### PROBLEM TO WORK ON
Swap "series" for "data series" in the rows from the line with "Kenenbaev Aidar" up to and including the last row. Return those lines with everything else unchanged.

### Chart interpretation exercises
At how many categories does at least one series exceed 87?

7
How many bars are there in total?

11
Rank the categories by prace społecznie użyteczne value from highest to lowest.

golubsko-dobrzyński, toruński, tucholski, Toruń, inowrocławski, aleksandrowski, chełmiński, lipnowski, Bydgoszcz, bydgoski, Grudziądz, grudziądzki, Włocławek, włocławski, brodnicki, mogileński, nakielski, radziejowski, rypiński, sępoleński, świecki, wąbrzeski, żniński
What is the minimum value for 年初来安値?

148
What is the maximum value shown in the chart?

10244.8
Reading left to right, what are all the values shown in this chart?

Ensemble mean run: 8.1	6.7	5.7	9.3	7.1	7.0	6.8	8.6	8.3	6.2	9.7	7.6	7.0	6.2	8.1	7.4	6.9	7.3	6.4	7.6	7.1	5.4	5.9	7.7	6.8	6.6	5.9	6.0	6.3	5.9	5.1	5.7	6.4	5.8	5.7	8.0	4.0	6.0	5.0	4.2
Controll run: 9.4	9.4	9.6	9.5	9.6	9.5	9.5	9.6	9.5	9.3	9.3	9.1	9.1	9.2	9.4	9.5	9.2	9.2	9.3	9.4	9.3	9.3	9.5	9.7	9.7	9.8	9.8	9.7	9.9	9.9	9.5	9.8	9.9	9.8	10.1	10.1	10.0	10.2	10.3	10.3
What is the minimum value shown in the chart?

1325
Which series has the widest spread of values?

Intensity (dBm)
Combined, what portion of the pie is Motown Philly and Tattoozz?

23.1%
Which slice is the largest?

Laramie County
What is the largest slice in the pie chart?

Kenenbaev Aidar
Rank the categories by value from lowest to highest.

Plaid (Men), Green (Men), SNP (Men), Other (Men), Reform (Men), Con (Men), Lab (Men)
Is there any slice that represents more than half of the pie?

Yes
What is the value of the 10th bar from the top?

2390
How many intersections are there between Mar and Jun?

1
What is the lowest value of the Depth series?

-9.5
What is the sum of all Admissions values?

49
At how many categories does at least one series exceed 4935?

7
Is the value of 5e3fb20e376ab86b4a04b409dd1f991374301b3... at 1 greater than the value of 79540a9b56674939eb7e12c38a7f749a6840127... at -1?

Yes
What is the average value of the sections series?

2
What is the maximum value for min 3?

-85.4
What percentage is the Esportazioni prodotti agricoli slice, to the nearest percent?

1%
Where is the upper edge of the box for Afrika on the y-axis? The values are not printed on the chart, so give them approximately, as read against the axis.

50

### OUTPUT BELOW
Kenenbaev Aidar
Rank the categories by value from lowest to highest.

Plaid (Men), Green (Men), SNP (Men), Other (Men), Reform (Men), Con (Men), Lab (Men)
Is there any slice that represents more than half of the pie?

Yes
What is the value of the 10th bar from the top?

2390
How many intersections are there between Mar and Jun?

1
What is the lowest value of the Depth data series?

-9.5
What is the sum of all Admissions values?

49
At how many categories does at least one data series exceed 4935?

7
Is the value of 5e3fb20e376ab86b4a04b409dd1f991374301b3... at 1 greater than the value of 79540a9b56674939eb7e12c38a7f749a6840127... at -1?

Yes
What is the average value of the sections data series?

2
What is the maximum value for min 3?

-85.4
What percentage is the Esportazioni prodotti agricoli slice, to the nearest percent?

1%
Where is the upper edge of the box for Afrika on the y-axis? The values are not printed on the chart, so give them approximately, as read against the axis.

50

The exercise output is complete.